NEC Corporation has reduced the size of the millimeter-wave radio units for fifth-generation (5G) mobile communications, and has developed low power consumption circuit technologies that improve installation flexibility.
5G is expected to enable large capacity communications that measure up to several tens of gigabits per second (Gbps) by taking advantage of wideband millimeter-wave technology. However, an increase in the power consumption of wireless circuits results in larger equipment due to the expanded size of the heat dissipation mechanisms. This poses a challenge as there is limited space for the installation of radio units.
Newly developed low-power circuit technologies reduce the overall power consumption of the millimeter-wave radio unit, leading to a smaller heat dissipation mechanism in the wireless circuit.
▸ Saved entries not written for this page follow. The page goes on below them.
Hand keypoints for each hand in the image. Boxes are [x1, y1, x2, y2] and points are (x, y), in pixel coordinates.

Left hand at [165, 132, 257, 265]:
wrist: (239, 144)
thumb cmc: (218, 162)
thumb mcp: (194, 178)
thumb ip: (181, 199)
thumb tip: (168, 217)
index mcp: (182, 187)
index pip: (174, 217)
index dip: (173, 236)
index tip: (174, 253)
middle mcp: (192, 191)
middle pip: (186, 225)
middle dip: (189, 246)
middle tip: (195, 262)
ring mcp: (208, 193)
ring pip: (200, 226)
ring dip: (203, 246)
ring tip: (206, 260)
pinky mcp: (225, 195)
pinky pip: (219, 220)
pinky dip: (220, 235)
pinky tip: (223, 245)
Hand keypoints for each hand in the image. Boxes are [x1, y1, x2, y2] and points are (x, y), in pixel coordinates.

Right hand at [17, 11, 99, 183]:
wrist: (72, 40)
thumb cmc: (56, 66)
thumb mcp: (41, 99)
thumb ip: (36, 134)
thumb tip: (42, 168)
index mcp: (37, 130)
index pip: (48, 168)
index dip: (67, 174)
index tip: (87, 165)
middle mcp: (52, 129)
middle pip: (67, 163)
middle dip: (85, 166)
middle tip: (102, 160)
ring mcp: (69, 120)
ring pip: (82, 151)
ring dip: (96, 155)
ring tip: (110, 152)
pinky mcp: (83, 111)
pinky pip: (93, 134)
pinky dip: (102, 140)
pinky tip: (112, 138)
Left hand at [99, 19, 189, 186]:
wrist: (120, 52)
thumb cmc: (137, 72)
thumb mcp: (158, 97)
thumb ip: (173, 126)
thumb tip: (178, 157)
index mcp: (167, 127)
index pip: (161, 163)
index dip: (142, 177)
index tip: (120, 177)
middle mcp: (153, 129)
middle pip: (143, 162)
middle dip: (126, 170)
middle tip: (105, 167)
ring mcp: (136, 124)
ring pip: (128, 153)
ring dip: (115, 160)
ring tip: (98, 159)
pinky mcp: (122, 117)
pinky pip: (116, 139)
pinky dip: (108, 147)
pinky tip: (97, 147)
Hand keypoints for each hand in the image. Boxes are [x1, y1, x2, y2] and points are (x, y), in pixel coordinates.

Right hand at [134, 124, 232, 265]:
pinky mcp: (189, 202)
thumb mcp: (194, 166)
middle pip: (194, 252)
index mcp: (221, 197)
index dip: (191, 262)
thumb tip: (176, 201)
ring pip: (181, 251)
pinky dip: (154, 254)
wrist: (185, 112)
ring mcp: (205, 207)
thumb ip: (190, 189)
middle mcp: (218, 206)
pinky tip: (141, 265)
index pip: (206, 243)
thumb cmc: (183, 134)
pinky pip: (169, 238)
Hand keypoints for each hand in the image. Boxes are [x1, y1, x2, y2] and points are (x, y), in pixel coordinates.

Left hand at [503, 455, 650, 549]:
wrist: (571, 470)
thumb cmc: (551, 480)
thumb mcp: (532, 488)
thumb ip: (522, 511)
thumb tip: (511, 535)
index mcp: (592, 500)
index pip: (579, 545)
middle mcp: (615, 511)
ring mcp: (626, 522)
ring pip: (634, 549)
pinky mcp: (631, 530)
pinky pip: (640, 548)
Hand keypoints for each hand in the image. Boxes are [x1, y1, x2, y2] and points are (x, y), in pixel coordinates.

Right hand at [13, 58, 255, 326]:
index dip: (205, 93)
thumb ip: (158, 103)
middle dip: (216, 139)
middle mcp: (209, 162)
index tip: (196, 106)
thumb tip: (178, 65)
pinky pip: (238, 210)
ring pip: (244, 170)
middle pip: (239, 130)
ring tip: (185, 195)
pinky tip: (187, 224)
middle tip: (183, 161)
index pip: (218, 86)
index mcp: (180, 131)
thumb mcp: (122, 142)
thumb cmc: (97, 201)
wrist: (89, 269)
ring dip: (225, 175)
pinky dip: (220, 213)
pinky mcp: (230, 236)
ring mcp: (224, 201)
This allows the body of the millimeter-wave radio unit to be as small as that of LTE radio units. As a result, it enables the millimeter-wave radio unit to be installed in places that are usually considered difficult, such as streetlights and telegraph poles, in addition to conventional building rooftops.
Major features of the technologies are shown below:
1. Reduces power consumption of millimeter-wave wideband amplifier to one fifth NEC developed wide-band digital pre-distortion technology where a power amplifier’s distortion outside an observation band is estimated and suppressed by using only in-band signals. This enables power amplifiers to operate with both high efficiency and low distortion, which conventional amplifiers cannot achieve. Consequently, this permits signal quality to be secured with low power consumption, while reducing power consumption of the amplifier to approximately one fifth when compared to conventional devices.
2. Reduces power consumption of analog wireless circuits to half
NEC applied a 1-bit digital transmitter, which eliminates the need for digital-to-analog converters, to a millimeter-wave wideband communication system, and successfully reduced the overall power consumption of analog wireless circuits to approximately half, compared to that of commercial products with digital-to-analog converters.
“NEC aims to see these technologies deployed with wireless base stations that contribute to the construction of 5G mobile networks throughout the world,” said Yuichi Nakamura, General Manager, NEC System Platform Research Laboratories.
NEC will present these technologies at Mobile World Congress (MWC) 2018 in Barcelona, Spain, from Monday, February 26, 2018 to Thursday, March 1, 2018.